17 Jan

Europa – Fortsetzung der alten Geschichte # 110

Die Göttin begegnet ihrer treuen Priesterin.

Athene hatte in der Höhle, in der einst ihr Vater als kleiner Junge gehaust hatte, viele Träume gehabt. Als sie jetzt wieder aufwacht, erinnert sie sich an keinen davon. Überhaupt ist die scharf denkende Göttin ziemlich enttäuscht über sich selbst: Warum zerlaufen ihr gerade alle Pläne zwischen den Finger, bekommt das eigene Unbehagen nicht in den Griff und spürt nur, dass ihr Vater, Zeus, mit all dem etwas zu tun haben muss. Aber was?

Am späten Vormittag macht sie sich wieder auf zum Palast und zum Tempel. Vielleicht bekomme ich ja doch noch heute Antworten auf meine lästigen Fragen.

Eigenartig dass ich schnurstracks nach Kreta bin, denkt Athene.
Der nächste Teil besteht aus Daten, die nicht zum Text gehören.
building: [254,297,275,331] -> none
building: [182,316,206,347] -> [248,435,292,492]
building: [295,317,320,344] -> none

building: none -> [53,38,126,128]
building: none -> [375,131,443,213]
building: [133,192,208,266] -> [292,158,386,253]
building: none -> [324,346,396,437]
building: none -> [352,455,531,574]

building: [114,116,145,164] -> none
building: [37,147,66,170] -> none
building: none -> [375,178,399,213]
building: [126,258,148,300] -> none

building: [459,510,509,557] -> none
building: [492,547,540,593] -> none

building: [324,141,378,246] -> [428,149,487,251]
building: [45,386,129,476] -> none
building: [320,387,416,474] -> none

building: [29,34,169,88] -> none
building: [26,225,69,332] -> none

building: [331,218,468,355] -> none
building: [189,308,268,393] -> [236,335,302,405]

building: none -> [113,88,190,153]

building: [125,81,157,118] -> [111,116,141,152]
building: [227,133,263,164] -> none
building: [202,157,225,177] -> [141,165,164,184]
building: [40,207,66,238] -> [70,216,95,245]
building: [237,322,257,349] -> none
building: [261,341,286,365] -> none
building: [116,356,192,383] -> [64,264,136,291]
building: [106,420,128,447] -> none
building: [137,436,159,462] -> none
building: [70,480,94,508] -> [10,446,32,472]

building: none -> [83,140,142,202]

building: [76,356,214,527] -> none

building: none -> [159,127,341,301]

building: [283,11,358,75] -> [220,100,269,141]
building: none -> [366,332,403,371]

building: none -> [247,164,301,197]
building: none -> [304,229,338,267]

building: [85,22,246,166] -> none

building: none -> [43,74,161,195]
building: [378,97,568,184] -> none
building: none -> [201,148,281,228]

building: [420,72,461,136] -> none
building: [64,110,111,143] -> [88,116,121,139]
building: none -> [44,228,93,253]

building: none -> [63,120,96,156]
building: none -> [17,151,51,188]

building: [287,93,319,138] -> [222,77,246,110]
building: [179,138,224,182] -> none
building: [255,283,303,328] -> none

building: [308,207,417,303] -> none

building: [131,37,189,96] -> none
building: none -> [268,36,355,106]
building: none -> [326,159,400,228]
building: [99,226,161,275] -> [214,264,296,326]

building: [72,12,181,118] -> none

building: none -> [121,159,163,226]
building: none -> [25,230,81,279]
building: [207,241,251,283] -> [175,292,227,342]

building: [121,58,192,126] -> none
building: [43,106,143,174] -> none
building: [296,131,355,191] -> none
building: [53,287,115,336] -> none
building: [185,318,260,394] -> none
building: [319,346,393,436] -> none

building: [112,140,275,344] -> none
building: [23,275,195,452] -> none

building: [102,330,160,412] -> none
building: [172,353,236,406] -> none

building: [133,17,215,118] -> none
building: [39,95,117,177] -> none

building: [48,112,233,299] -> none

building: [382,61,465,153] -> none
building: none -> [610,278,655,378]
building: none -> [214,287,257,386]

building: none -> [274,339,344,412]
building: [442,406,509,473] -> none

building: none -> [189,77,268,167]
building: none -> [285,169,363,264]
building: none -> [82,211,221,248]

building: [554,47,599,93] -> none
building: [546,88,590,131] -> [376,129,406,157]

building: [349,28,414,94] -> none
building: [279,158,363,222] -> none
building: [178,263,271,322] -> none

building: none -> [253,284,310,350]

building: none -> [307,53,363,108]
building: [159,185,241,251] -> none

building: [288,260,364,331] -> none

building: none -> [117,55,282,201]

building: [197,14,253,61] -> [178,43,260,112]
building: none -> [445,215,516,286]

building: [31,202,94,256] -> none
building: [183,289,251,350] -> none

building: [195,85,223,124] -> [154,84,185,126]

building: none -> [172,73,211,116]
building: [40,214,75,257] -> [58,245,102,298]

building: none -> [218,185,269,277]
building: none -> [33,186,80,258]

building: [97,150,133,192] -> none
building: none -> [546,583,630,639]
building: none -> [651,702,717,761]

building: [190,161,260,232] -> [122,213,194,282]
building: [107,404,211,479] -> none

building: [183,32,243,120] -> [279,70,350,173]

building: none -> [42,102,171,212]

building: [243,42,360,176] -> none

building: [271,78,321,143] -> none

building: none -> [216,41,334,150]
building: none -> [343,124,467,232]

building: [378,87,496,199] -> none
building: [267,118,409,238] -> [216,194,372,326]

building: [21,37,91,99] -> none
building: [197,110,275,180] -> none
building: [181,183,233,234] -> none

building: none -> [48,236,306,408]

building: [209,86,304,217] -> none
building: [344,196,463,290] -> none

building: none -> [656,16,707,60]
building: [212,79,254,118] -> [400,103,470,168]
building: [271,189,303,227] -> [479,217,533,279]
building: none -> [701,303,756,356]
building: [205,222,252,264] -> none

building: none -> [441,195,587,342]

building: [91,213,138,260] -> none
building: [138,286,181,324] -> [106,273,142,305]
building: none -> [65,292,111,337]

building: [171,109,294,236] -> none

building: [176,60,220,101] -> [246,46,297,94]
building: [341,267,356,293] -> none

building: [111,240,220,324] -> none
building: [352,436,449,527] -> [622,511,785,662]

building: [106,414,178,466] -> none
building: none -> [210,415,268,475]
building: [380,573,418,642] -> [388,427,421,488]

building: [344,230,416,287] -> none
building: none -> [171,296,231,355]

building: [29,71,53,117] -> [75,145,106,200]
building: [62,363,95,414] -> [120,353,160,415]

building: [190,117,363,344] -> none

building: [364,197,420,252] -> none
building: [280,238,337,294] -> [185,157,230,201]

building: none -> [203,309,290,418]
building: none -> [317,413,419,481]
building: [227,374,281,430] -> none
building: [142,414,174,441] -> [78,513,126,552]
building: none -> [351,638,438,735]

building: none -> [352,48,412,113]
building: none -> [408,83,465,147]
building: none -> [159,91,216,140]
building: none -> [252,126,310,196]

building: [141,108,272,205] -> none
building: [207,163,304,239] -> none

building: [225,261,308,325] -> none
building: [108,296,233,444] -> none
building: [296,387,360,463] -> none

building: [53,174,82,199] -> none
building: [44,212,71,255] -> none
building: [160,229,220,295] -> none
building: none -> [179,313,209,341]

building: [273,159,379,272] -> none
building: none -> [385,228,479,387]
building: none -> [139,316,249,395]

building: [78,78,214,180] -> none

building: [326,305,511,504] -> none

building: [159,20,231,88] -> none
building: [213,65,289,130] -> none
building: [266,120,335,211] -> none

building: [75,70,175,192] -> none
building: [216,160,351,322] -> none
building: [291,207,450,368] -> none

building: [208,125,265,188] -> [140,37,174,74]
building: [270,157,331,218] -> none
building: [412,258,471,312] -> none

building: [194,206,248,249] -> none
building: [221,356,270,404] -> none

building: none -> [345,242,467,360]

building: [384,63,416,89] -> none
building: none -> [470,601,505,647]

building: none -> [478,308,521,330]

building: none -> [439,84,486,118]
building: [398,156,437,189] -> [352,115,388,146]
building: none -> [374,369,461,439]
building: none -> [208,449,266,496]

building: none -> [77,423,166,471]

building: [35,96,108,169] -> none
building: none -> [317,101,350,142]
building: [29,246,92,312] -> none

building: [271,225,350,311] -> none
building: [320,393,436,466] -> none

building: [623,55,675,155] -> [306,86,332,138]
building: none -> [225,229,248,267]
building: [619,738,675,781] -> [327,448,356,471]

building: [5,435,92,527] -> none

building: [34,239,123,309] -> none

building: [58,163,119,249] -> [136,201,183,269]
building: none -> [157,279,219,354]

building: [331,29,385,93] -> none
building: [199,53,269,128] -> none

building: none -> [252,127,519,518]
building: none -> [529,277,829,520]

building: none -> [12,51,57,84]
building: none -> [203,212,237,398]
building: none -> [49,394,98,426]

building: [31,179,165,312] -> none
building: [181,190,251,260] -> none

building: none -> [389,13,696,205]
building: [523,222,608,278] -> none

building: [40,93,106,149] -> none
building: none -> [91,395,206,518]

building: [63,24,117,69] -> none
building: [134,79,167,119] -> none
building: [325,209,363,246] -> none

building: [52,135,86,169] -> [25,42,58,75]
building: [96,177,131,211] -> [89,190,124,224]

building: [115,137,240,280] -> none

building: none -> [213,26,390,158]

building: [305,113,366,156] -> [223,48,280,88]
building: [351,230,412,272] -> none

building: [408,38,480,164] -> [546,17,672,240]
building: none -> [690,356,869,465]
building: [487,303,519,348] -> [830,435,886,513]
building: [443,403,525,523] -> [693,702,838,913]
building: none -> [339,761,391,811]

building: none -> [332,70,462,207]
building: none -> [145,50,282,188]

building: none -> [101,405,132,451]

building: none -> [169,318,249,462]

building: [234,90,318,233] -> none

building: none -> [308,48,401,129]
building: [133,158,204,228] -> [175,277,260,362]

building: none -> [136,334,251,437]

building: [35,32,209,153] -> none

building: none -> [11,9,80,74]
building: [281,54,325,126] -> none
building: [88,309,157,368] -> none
Da steckt doch bestimmt ein Hintergedanke mit dabei. Sie hat sich der Mode der Insel angepasst und fällt so gar nicht auf, als sie jetzt auf dem weiten Platz vor dem großen Tempel der alten Göttin einen schattigen Platz sucht. Zum Glück gibt es einen kleinen steingefassten Wasserlauf, der das weite Viereck umfließt und so etwas Kühle herbeizaubert. Drei jungen Priesterinnen sitzen tuschelnd auf einer Bank ganz in ihrer Nähe. Sie will gar nicht hören, was da Geheimnisvolles getratscht wird. Sie versucht gerade zu spüren, wo ihr Vater und seine beiden Brüder jetzt stecken könnten. Bald wird ihr klar: nicht auf dieser Insel. Athene schmunzelt. Sie hat sich getäuscht. Soll vorkommen. Auch bei einer Göttin.

Dann bemerkt sie, wie plötzlich das Getuschel der jungen Frauen abrupt abbricht. Denn aus dem Schatten des hohen Tempels tritt gerade eine Priesterin. Die Priesterin. Athene kennt sie aus Erzählungen ihres Vaters Zeus. Sie ist unter Menschen und Göttern wohl bekannt. Chandaraissa heißt sie. Und dann tritt eine weitere Priesterin aus dem Schatten hervor. Groß wie Chandaraissa, aber Kleid und Haare völlig anders als hier üblich auf Kreta. Eine Fremde also. Aber die beiden Frauen scheinen sich nicht fremd zu sein. Athene spürt förmlich ihre Nähe zueinander. Aber wer ist die Fremde?

„Europa“, sagt jetzt Chandaraissa zu der Fremden, „du musst dich schonen. Lass mich doch die nächsten Tanzproben übernehmen, während du dich ausruhst und Kräfte sammelst. Du weißt, eine Geburt ist eine große Sache für jede Frau. Und es sollte ja alles gut laufen, damit Archaikos zufrieden ist und seine Herrschaft gefestigt werden kann.“

Das Lachen von Europa fährt selbst Athene durch alle Glieder. Was für eine Stimme. Tief und voll und weich zugleich. Wie eine Verlockung. Athene ist beeindruckt und nimmt sich vor, die dritte im Bunde dieser beiden Frauen werden zu wollen. Aber wie? Die Blicke, die die beiden Frauen jetzt tauschen, lachend, sind so voller Hingabe und Vertrauen, dass selbst Athene so etwas wie Eifersucht zu spüren meint.

So wendet sie sich schnell ab, als die beiden an ihr vorbei kommen, und beschließt, bald wieder zu kommen, wenn sie ihren Vater gefunden hat.